Thursday, February 25, 2016

Repeal the 17th Amendment, centralize Power in Red States, keep "the Harry Reid's of the world" out.

So what do Republicans do when big special interest money (thanks to their own beloved Citizens United decision), now controls all GOP politicians in congress? Do you try to get rid of the corrupting influence of money? Do you hold your elected officials feet to the fire? Do you try to reform the Republican Party and take it away from the radicalized right wing base?

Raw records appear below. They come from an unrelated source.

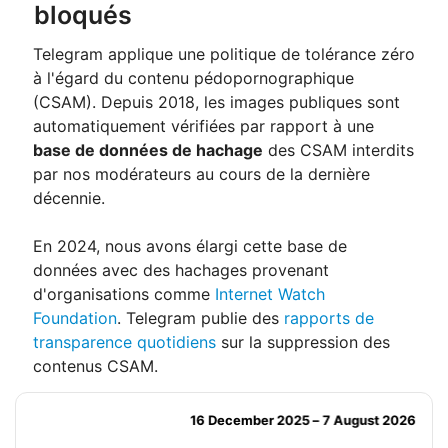
bloqués
Telegram applique une politique de tolérance zéro
à l'égard du contenu pédopornographique
(CSAM). Depuis 2018, les images publiques sont
automatiquement vérifiées par rapport à une
base de données de hachage
des CSAM interdits
par nos modérateurs au cours de la dernière
décennie.
En 2024, nous avons élargi cette base de
données avec des hachages provenant
d'organisations comme
Internet Watch
Foundation
. Telegram publie des
rapports de
transparence quotidiens
sur la suppression des
contenus CSAM.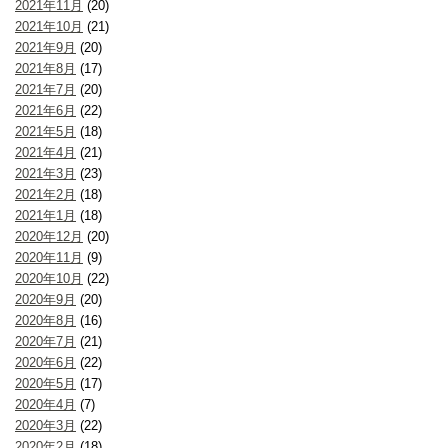
2021年11月
(20)
2021年10月
(21)
2021年9月
(20)
2021年8月
(17)
2021年7月
(20)
2021年6月
(22)
2021年5月
(18)
2021年4月
(21)
2021年3月
(23)
2021年2月
(18)
2021年1月
(18)
2020年12月
(20)
2020年11月
(9)
2020年10月
(22)
2020年9月
(20)
2020年8月
(16)
2020年7月
(21)
2020年6月
(22)
2020年5月
(17)
2020年4月
(7)
2020年3月
(22)
2020年2月
(18)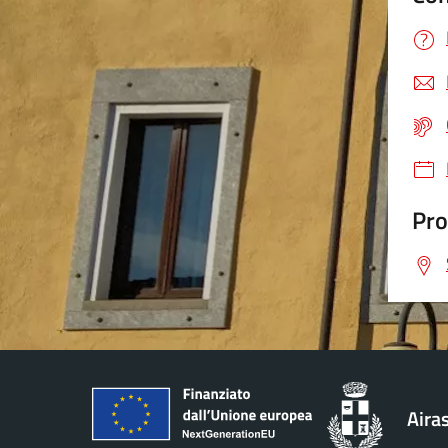
Pro
Aira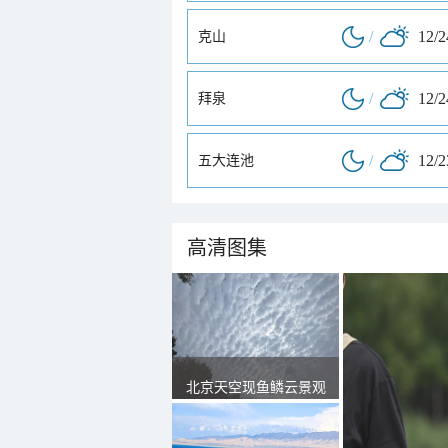
/
12/
克山
/
12/
拜泉
/
12/
五大连池
高清图集
北京天空现鱼鳞云景观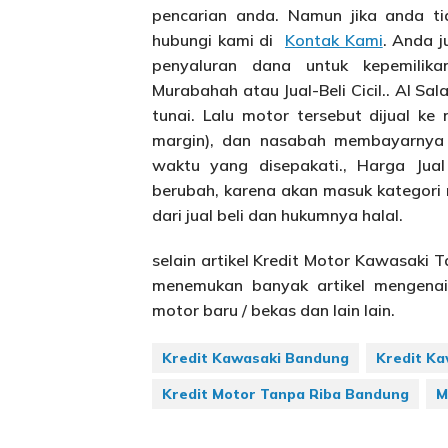
pencarian anda. Namun jika anda t
hubungi kami di
Kontak Kami
. Anda j
penyaluran dana untuk kepemili
Murabahah atau Jual-Beli Cicil.. Al S
tunai. Lalu motor tersebut dijual k
margin), dan nasabah membayarnya 
waktu yang disepakati., Harga Jua
berubah, karena akan masuk kategori 
dari jual beli dan hukumnya halal.
selain artikel Kredit Motor Kawasaki 
menemukan banyak artikel mengenai 
motor baru / bekas dan lain lain.
Kredit Kawasaki Bandung
Kredit Ka
Kredit Motor Tanpa Riba Bandung
M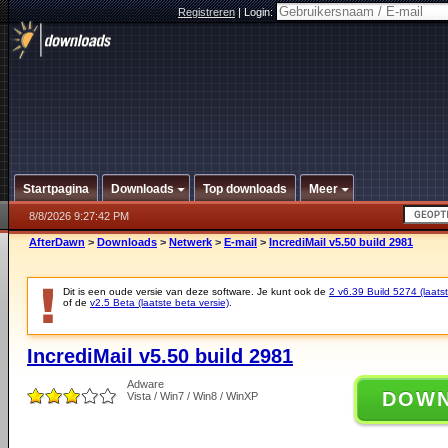
Registreren
|
Login:
Startpagina
Downloads
Top downloads
Meer
8/8/2026 9:27:42 PM
AfterDawn
>
Downloads
>
Netwerk
>
E-mail
>
IncrediMail v5.50 build 2981
Dit is een oude versie van deze software. Je kunt ook de
2 v6.39 Build 5274 (laatst
of de
v2.5 Beta (laatste beta versie)
.
IncrediMail v5.50 build 2981
Adware
DOW
Vista / Win7 / Win8 / WinXP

Nope! Our Republican constitutional conservatives have decided to run from the problem, and go after their beloved Constitution, by getting rid of the 17th Amendment. What is it about their authoritarian urge to centralize power? Salt Lake Tribune:
The Utah Senate voted 20-6 to pass SJR2 ... It calls for Congress to repeal the 17th Amendment to the U.S. Constitution, to allow people to directly elect U.S. senators.

Its sponsor, Sen. Al Jackson, R-Highland, says electing senators by the state Senate is needed because no branch of the federal government now represents the needs of state governments. A change would force senators to do that.

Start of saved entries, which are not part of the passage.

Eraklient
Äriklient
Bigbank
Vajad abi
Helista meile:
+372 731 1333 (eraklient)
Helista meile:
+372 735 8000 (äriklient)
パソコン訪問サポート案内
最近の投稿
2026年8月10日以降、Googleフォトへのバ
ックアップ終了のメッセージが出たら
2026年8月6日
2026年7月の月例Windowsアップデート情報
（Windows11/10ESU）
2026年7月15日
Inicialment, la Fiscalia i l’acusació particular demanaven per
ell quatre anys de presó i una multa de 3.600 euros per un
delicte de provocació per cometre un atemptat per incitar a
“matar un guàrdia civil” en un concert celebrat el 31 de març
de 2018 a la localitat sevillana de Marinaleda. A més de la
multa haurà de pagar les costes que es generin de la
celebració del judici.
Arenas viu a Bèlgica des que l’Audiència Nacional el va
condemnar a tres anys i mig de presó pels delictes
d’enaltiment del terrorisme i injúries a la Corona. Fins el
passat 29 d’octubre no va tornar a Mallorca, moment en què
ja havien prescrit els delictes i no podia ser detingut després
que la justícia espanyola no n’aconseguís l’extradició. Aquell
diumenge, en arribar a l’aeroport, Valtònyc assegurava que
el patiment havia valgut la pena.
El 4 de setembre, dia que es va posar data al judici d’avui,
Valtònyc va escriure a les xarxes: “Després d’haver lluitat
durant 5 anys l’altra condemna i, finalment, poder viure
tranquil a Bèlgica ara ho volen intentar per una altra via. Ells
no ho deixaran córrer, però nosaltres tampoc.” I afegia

Jackson: "We repeal the 17th Amendment, we don't get Harry Reid anymore. We don't get the Harry Reid's of the world because guess what, most of the country is red! And I hate to make this a partisan issue because it's really not..."
My head is spinning.....

Apparently State Sen. Al Jackson isn't aware of the House of Representatives? And yet, Republicans love the influence of money so much, that it doesn't even occur to them to just get rid of it:
"Today, senators are more beholden to special interest groups than to their states" because those interests give them money for reelection, Jackson said. "It's time for our senators to come home every weekend and take direction from this body and from the House and the governor on how they should vote in the upcoming week."
Of course it took a Democrat to point out the one major flaw in their thinking:  
Sen. Luz Escamilla, D-Salt Lake City, disputed the plan's logic. U.S. senators are now the only lawmakers elected by all voters in the state, she said, and therefore are not affected by redistricting that she says may have favored Republicans in Utah. She said repealing the amendment would also take away power from voters.

1 comment:

  1. ah, a majority of states had to approve it too? Still, most of the country is red...I surrender.